Anyone who’s ever dabbled in online dating is intimately familiar with being ghosted. Suddenly and without explanation, your romantic interest ceases all contact, never to be heard from again.
Sadly, anyone who’s ever conducted a protracted job search has received the same treatment from a potential employer. In our modern age—when options are infinite, time is precious and workers are dispensable—it’s common for employers to express interest in a candidate, only to abruptly stop communicating with them at a moment’s notice, offering no reason as to why.
There’s no phone call, no customary “We decided to go in another direction” rejection letter; in fact, you’ll never be given any indication whether the job is even still available. All you’re left with is a sliver of hope, a mountain of anxiety and dozens of unanswered follow-up emails with the subject line “Checking in.”
But why do so many companies put their corporate image at risk and engage in such rude, dismissive behavior? Cursory research reveals there’s no good answer. When a company fails to get back to an applicant, they’re mostly just being “lazy and inconsiderate,” says Aaron Rines, CEO of San Diego-based recruiting agency LinqM. But that—like excuses for romantic ghosting—sounds like a bunch of bullshit.
Unsatisfied, I sought to interrogate the motives of companies who act like a shitty Tinder date that doesn’t text you back after getting handsy in the back of an Uber.
Here’s what I found.
They Don’t Want to Get Sued
Often, rejected candidates ask their employers for feedback on what they can improve on, only to be met with stone-cold silence. In this case, companies may have a genuine excuse: They don’t want their feedback to become the basis of a discrimination lawsuit; as a result, they end up not giving any at all. That comment about “not having enough experience” can be construed as ageism, for instance.
“Liability and lawsuits are more in play than ever before for employers,” Rines says. “Therefore, they’re cautious through every step [of the interview process] to keep themselves out of trouble.”
That doesn’t preclude them from giving a vague rejection letter, though. Yet fears of a lawsuit are so intense they can result in utter silence. “[HR executives] are overcautious to the point of not saying anything at all,” according to Tim Sackett, president at HRU Technical Resources, a staffing firm in Lansing, Michigan.

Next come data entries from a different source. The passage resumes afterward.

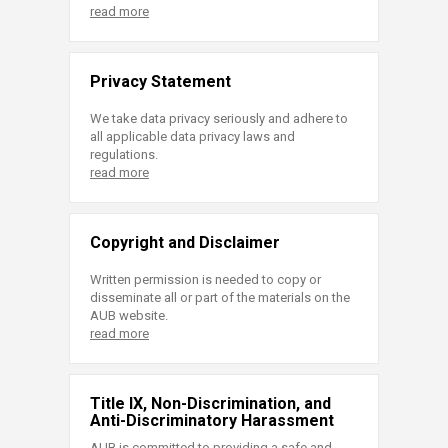
read more
Privacy Statement
We take data privacy seriously and adhere to
all applicable data privacy laws and
regulations.
read more
Copyright and Disclaimer
Written permission is needed to copy or
disseminate all or part of the materials on the
AUB website.
read more
Title IX, Non-Discrimination, and
Anti-Discriminatory Harassment
AUB is committed to providing a safe and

Another possible explanation is that the company’s HR department just doesn’t have the courage to tell you the bad news. “Most people are super conflict-avoidant,” Sackett continues. “And your average HR or talent-acquisition person is even more conflict-avoidant.” They delight in filling job vacancies—not in telling candidates they’re subpar.
Michael North, professor of management at New York University’s Stern School of Business, says this attitude is common—in both love and business. As ghosting requires zero effort, it’s an easy way out of an inherently awkward interaction. But this cowardice always reflects poorly on a company’s reputation, not just an individual’s. “As we teach in business and in psychology, avoidance is rarely an effective long-term strategy for any kind of conflict or awkward situation,” he says. “In fact, it almost always backfires in the long run.”
They’re Keeping You as a Backup Candidate
Sometimes, companies have a specific candidate in mind for the job, but don’t want to reject the other candidates until they have the top candidate’s ass in a chair working away. That process can take months between the interview(s), getting everyone to sign off on the candidate, salary and benefit negotiations, background check, paperwork and weeks to months between the person leaving their old job and starting the new one. Since the candidate can decide to back out of the job offer at any time, the company keeps you hanging on as a second option. (It’s kind of like cushioning, but in this case, your livelihood is on the line.)
“The hiring process is much more complex than perceived by the average person,” says Rines, who has lost $50,000 in recruiting fees after a candidate accepted an offer and changed their mind last minute. “I’ve had people take counteroffers, get into a car accident day one, never actually start and/or ghost me after accepting an offer.”
The Company Is Poorly Run
Most of the time, though, the ghosting comes down to a communication breakdown within the company, Sackett says. The company recruiter will contact you saying they like your résumé and are interested in you for a position. That information will be sent to the HR department, which sends it to the hiring manager. But the hiring manager doesn’t think you’re right for the job, promotes someone from within the organization or decides not to hire for that position after all. And that information never makes it back to the recruiter who contacted you initially, and who suddenly lost the ability to reply to email. Essentially, you’re stuck in a Kafkaesque bureaucratic quagmire, and no one has the answers you seek. “It doesn't make it right,” Sackett says, “but it’s the reality of what happens behind the scenes.”
Really, Though, There’s No Excuse
“The companies and people who don’t give feedback are questionable to work with,” Sackett says. “The best companies and talent-acquisition executives take pride in getting back to candidates, because they know they might have another job for that person in the future. But if you never got back to me last time, I’ll just be like, Fuck you. I’m not gonna take another job from you.”